In one example, the ad led to a website with a picture of a smiling President Obama, along with the question "Would YOU buy a used car from this man?" Viewers were urged to write local government representatives, demanding a rollback of emissions standards.
The Times' report uncovered the main player behind this corporate shell game is Marathon Petroleum, presently the country's largest oil refiner. Working in conjunction with conservative interests such as the billionaire Koch brothers, Marathon used its influence throughout a Trump administration that was eager to play along.
A spokesperson for Koch Industries told the Times the firm has "a long, consistent track record of opposing all forms of corporate welfare, including all subsidies, mandates and other handouts that rig the system."
The rationale behind this effort to weaken emissions standards is that oil is now more prevalent, and the U.S. is not nearly as foreign-energy-dependent as it once was — particularly during the 1970s, when two oil shocks in 1973 and 1979 throttled the nation's economy.
Of course, having a prevalence of oil doesn't rationalize using every last drop of the stuff (unless you believe massive oil consumption is a good thing for the planet and climate change is a hoax). If that's the case, or you happen to be a Marathon lobbyist paid to say it's so, then the oil glut argument might make sense.
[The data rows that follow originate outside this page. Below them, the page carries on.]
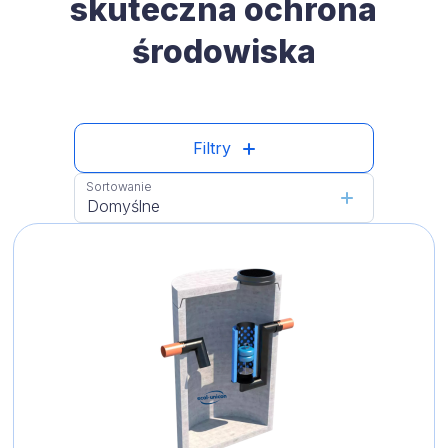
skuteczna ochrona
środowiska
Filtry
Sortowanie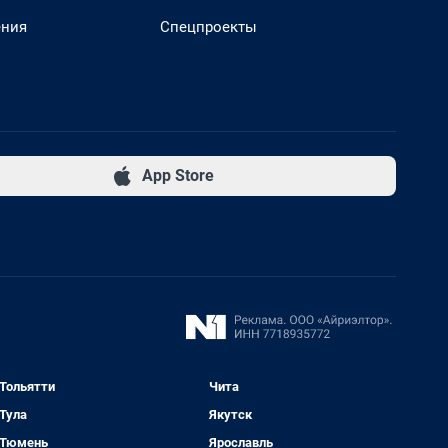
ения
Спецпроекты
App Store
Тольятти
Чита
Тула
Якутск
Тюмень
Ярославль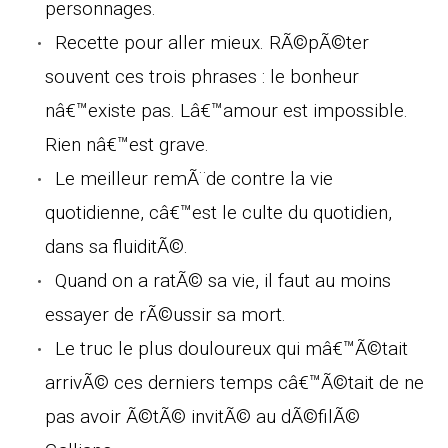
personnages.
Recette pour aller mieux. RÃ©pÃ©ter
souvent ces trois phrases : le bonheur
nâ€™existe pas. Lâ€™amour est impossible.
Rien nâ€™est grave.
Le meilleur remÃ¨de contre la vie
quotidienne, câ€™est le culte du quotidien,
dans sa fluiditÃ©.
Quand on a ratÃ© sa vie, il faut au moins
essayer de rÃ©ussir sa mort.
Le truc le plus douloureux qui mâ€™Ã©tait
arrivÃ© ces derniers temps câ€™Ã©tait de ne
pas avoir Ã©tÃ© invitÃ© au dÃ©filÃ©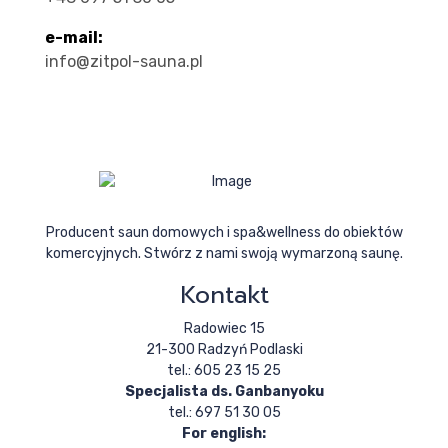
e-mail:
info@zitpol-sauna.pl
Producent saun domowych i spa&wellness do obiektów
komercyjnych. Stwórz z nami swoją wymarzoną saunę.
Kontakt
Radowiec 15
21-300 Radzyń Podlaski
tel.: 605 23 15 25
Specjalista ds. Ganbanyoku
tel.: 697 51 30 05
For english: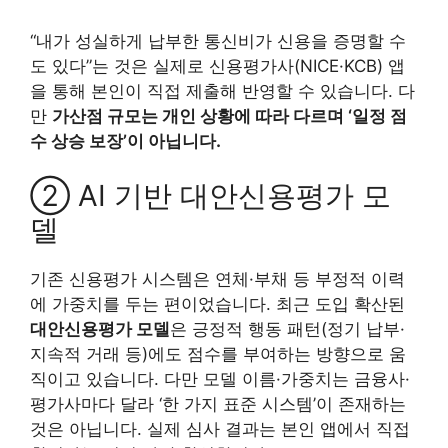
“내가 성실하게 납부한 통신비가 신용을 증명할 수
도 있다”는 것은 실제로 신용평가사(NICE·KCB) 앱
을 통해 본인이 직접 제출해 반영할 수 있습니다. 다
만
가산점 규모는 개인 상황에 따라 다르며 ‘일정 점
수 상승 보장’이 아닙니다.
② AI 기반 대안신용평가 모
델
기존 신용평가 시스템은 연체·부채 등 부정적 이력
에 가중치를 두는 편이었습니다. 최근 도입 확산된
대안신용평가 모델
은 긍정적 행동 패턴(정기 납부·
지속적 거래 등)에도 점수를 부여하는 방향으로 움
직이고 있습니다. 다만 모델 이름·가중치는 금융사·
평가사마다 달라 ‘한 가지 표준 시스템’이 존재하는
것은 아닙니다. 실제 심사 결과는 본인 앱에서 직접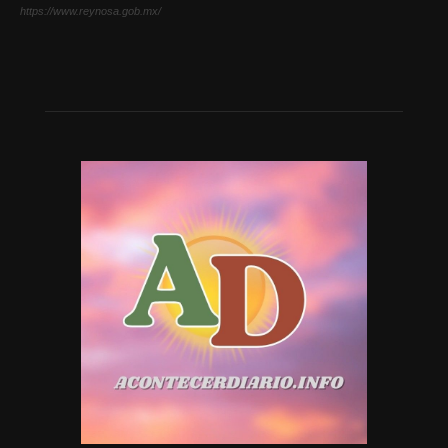
https://www.reynosa.gob.mx/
This aggressive approach even caused automakers, many of whom were initially in favor of lessening the Obama administration's stricter regulations, to take a step backward from the fight. That's because 13 states presently follow the stronger emissions rules established by the California Air Resources Board (CARB). Automakers presently work to meet CARB standards across all 50 states. Yet, they now face a real possibility of having to meet two very different sets of emissions standards in the U.S. market.
That's because CARB and the Trump administration are in a pitched battle over whether any individual state has a right to set emissions standards in the first place. Please take a moment to note the historical irony, that many of the conservative Republicans against this automotive-themed state right are the same ones who've championed states' rights on other issues. Apparently, car exhaust crosses a greater political and moral divide.
Marathon's message has certainly worked among some government officials, including Scott Pruitt, the former administrator of the Environmental Protection Agency. As the Times' report notes, car emissions regulations happen to be drafted between the EPA and Department of Transportation.
To that end, the report found that as recently as this summer, a group of approximately 1,500 state legislators and industry heavyweights — along with U.S. Transportation Secretary Elaine Chao — met in New Orleans to cheer the Trump administration's proposed emissions cuts. The event's sponsor: Marathon Petroleum.